Bondy, geboren 1948 in Zürich, war der Sohn des Publizisten François Bondy. Dessen Vater kannte Kafka. Kindheit in der Schweiz. »Geschminkte Clowns fand ich nie komisch, nur solche in Zivil.« Internatsjahre in den Pyrenäen, in einer Schule für begabte »Schwererziehbare« (»die Schule war spartanisch, zwischen Calvinismus und Kommunismus«). Erste Regieversuche als junger »Mythomane« in Hamburg, Abstecher in die Provinz, die guten Jahre an der Schaubühne. Dann die Oper. Paris, Brüssel, Wien, Salzburg. Die Vorliebe für Ophüls und Lubitsch, Schnitzler, Strindberg. Die Wiener Festwochen leitete er mit immerwährend großer Lust aufs Genie Castorfs, der regelmäßig dort inszenierte. »Wo war ich?« hieß sein literarisches Debüt; Kurzprosa, die er »Einbildungen« nannte.
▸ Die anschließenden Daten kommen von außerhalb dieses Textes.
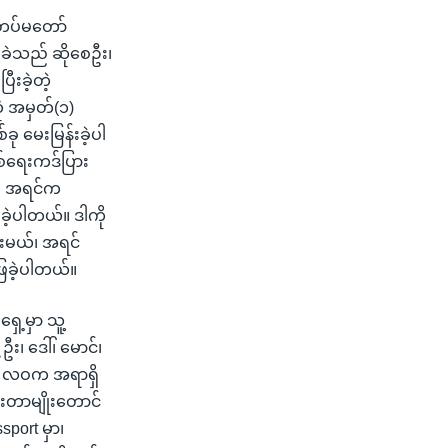
တပ်မတော်
်ခဲသည် ဆိုစေဦး၊
းခဲ့တဲ့
ံ အမှတ်(၁)
ခု မေးမြန်းခဲ့ပါ
စစ်ရေးကဒ်ပြား
ှိ၊ အရင်က
းခဲ့ပါတယ်။ ဒါကို
းမယ်၊ အရင်
ြေခဲ့ပါတယ်။
ှေ့မှာ သူ့
ဦး၊ ဒေါ်၊ မောင်၊
တွေ၊ လဝက အရာရှိ
ေးတာမျိုးတောင်
port မှာ၊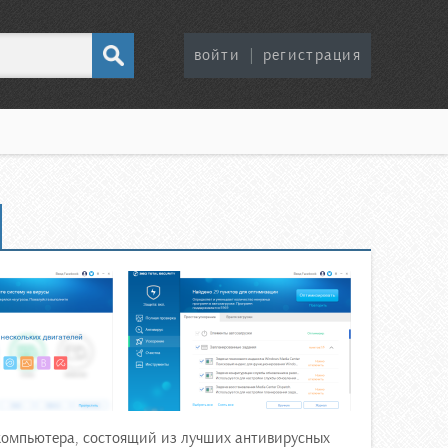
войти
|
регистрация
омпьютера, состоящий из лучших антивирусных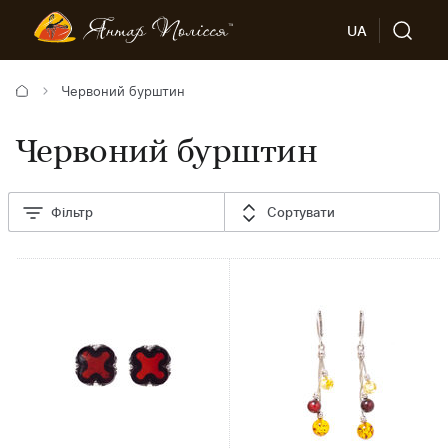
UA
Червоний бурштин
Червоний бурштин
Фільтр
Сортувати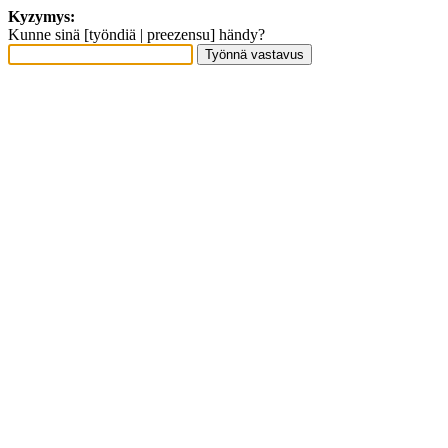
Kyzymys:
Kunne sinä [työndiä | preezensu] händy?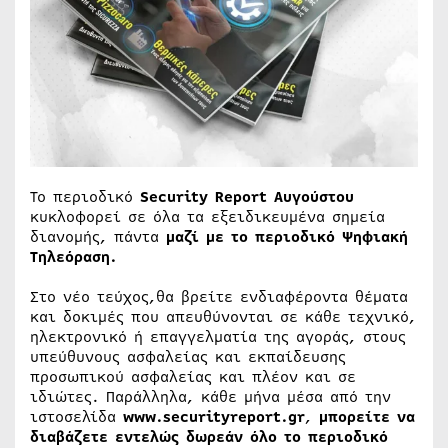
Το περιοδικό
Security Report
Αυγούστου
κυκλοφορεί σε όλα τα εξειδικευμένα σημεία
διανομής, πάντα
μαζί με το περιοδικό Ψηφιακή
Τηλεόραση.
Στο νέο τεύχος,θα βρείτε ενδιαφέροντα θέματα
και δοκιμές που απευθύνονται σε κάθε τεχνικό,
ηλεκτρονικό ή επαγγελματία της αγοράς, στους
υπεύθυνους ασφαλείας και εκπαίδευσης
προσωπικού ασφαλείας και πλέον και σε
ιδιώτες. Παράλληλα, κάθε μήνα μέσα από την
ιστοσελίδα
www.securityreport.gr
,
μπορείτε να
διαβάζετε εντελώς δωρεάν όλο το περιοδικό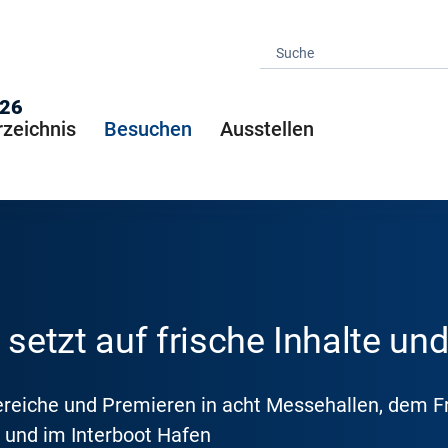
026
rzeichnis
Besuchen
Ausstellen
 setzt auf frische Inhalte un
iche und Premieren in acht Messehallen, dem Fr
und im Interboot Hafen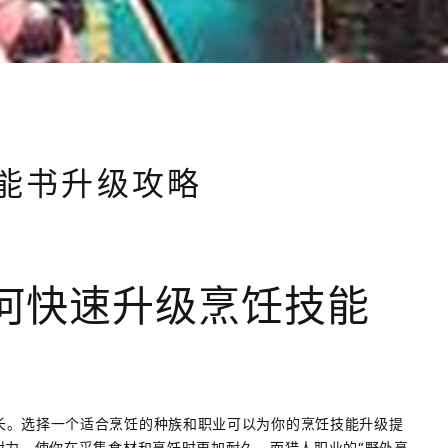
能书升级攻略
何快速升级烹饪技能
业
长。选择一个适合烹饪的种族和职业可以为你的烹饪技能升级提
耐力，使你在采集食材和烹饪时更加耐久。而猎人职业的“野外烹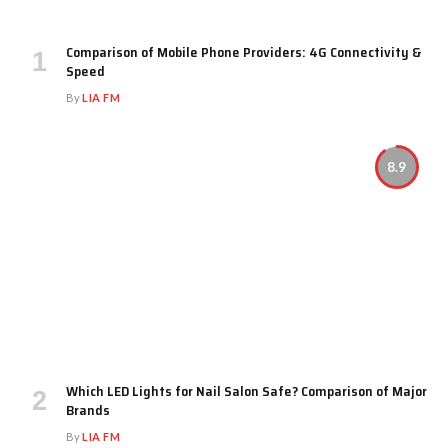
Comparison of Mobile Phone Providers: 4G Connectivity &
Speed
By
LIA FM
8.9
Which LED Lights for Nail Salon Safe? Comparison of Major
Brands
By
LIA FM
In Wien sah ich seinen Horváth (»Figaro lässt sich scheiden«, mit Gert Voss, Anne Tismer), und ich sah Menschen ihre eigene Angst in fremden Ängsten verstecken. Ich sah seine Tschechow-»Möwe«, mit Anna Wokalek, August Diehl, Gert Voss, Jutta Lampe, und ich sah verzweifelt Heitere, die im sinnlosen Sinn leben, und andere, die sich heiter verzweifelt durch eine sinnvolle Sinnlosigkeit schlagen. Ich sah »Lear« mit Gert Voss und Birgit Minichmayr, und ich sah der Weisheit wirklich letzten Schluss: einen wehen Rest Leben, der plötzlich Helle wird, wenn man sich nichts mehr vormacht und sich nichts mehr vormachen lässt.

In Bondys besten Arbeiten konnten Herbstblätter blühen; es entschwebte nichts ins leblos Edle, aber es stürzte auch nichts ab in den Hokuspokus. Auferstehungen ganz ohne Ordnung. Wie er’s machte? »Auf das Wesentliche stößt man zufällig.« Er überwand eine Kokainsucht, war zuckerkrank, und wie gesagt: der Krebs - und doch erschien das Augenblicksfestliche seines Theaters nicht als Ausdruck einer plötzlich und verzweifelt aufflammenden Not, einer heftigen Besinnung unterm Krankheitsschatten des Todes. Nein, das Hingebungsvolle im Momentanen kam aus den Urgründen einer dauerhaft liebenden Natur, die zu ihrer Erfüllung nichts Fernes, Größeres, Aufschiebbares benötigte. Einfach nur: täglich da sein, zu sich selber gut sein. In dem Punkt war Bondy, dieser großartige Kompositeur des Dazwischen, stets ein klarer Realist: Er wusste sehr wohl, dass im Kalender kein Morgen eingetragen ist.

Nun ist Luc Bondy, der seit einigen Jahren des Pariser Odeon-Theater leitete, im Alter von 67 Jahren gestorben.